PROBLEM REQUIREMENTS
Copy the passage on journalism in India, starting with "You only have" and going on through "imprisoned in Kashmir.", and swap every "journalists" for "reporters".

*** TEXT BLOCK ***

Also, by pegging our hopes on a ruling about one channel that is at an extreme end of the spectrum, are we missing the larger picture of where journalism stands in India today, and whether it can be set right merely by devising ways to regulate it?

I would still argue that a reasonably large section of the print media, the majority of the digital news platforms as well as a handful of TV news channels follow the rules of journalism as we have known them. That the attention-seeking hijinks of the popular TV news channels cannot make us throw up our hands in despair and give up on the project of providing the people of this country fair, objective, coherent, relevant and credible journalism.

The real danger to this kind of journalism in India, I would argue, lies not with these TV channels, but primarily with the attitude of this government and its different arms. Just as it has demonstrated its complete disregard for any notion of fairness or established procedure when it comes to the functioning of the parliament, we cannot and should not expect that it will push back in its desire to ensure that the media sings its tune.

You only have to witness what has been happening in Kashmir this last year to see how this can, and probably will, happen. Kashmiri journalists have to keep reminding us that journalism is not a crime. Yet, for doing their jobs as journalists, they are being surveilled, harassed, questioned, beaten up and imprisoned in Kashmir.

*** End of TEXT BLOCK ***
*** EXTRACTED DATA ***

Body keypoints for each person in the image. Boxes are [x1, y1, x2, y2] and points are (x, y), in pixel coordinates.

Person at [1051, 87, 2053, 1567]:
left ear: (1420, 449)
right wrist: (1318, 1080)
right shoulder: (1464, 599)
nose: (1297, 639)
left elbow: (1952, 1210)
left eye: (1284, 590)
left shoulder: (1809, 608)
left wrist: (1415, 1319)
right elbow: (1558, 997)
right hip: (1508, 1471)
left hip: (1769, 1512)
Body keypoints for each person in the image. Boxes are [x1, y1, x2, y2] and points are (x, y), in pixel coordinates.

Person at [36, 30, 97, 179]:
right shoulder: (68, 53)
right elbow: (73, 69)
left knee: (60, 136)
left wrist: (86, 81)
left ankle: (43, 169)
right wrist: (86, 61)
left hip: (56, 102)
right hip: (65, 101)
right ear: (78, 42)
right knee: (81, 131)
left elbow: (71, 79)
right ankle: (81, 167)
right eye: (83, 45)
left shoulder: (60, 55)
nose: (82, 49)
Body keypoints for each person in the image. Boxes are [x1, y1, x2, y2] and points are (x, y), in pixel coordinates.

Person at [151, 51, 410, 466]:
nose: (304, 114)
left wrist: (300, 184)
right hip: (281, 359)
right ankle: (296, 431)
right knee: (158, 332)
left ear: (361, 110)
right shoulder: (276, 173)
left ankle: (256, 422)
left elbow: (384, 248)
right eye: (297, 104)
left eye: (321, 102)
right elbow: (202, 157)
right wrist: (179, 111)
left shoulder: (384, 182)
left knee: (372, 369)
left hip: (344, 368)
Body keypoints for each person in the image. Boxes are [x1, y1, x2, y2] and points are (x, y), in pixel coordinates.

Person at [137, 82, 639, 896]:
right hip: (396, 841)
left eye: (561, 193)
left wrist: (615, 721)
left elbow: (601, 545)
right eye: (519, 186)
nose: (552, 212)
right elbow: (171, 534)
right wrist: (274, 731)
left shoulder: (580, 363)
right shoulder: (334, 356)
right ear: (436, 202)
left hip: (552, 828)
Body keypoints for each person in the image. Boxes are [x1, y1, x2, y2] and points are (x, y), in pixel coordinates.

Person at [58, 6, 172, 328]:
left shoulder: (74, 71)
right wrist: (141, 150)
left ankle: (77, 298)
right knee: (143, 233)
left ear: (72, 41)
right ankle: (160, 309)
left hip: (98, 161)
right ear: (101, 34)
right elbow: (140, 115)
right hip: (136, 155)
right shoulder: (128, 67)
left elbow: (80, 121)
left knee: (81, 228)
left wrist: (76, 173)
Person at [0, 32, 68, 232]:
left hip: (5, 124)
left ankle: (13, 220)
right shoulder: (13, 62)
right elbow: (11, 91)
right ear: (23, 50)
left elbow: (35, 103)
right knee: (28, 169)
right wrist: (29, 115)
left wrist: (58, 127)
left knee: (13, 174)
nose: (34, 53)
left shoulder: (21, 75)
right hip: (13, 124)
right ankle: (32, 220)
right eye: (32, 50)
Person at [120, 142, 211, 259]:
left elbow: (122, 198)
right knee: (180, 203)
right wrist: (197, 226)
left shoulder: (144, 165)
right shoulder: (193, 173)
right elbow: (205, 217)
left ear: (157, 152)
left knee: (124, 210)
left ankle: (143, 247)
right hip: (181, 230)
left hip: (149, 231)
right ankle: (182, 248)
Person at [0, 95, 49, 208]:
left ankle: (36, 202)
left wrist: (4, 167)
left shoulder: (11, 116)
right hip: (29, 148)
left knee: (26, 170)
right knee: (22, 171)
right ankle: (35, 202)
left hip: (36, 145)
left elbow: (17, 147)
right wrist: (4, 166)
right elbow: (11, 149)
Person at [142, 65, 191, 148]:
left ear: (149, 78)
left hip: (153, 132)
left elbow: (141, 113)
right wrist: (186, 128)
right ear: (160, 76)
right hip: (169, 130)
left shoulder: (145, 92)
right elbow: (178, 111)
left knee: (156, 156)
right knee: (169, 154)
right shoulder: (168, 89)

*** End of EXTRACTED DATA ***

RESULT
You only have to witness what has been happening in Kashmir this last year to see how this can, and probably will, happen. Kashmiri reporters have to keep reminding us that journalism is not a crime. Yet, for doing their jobs as reporters, they are being surveilled, harassed, questioned, beaten up and imprisoned in Kashmir.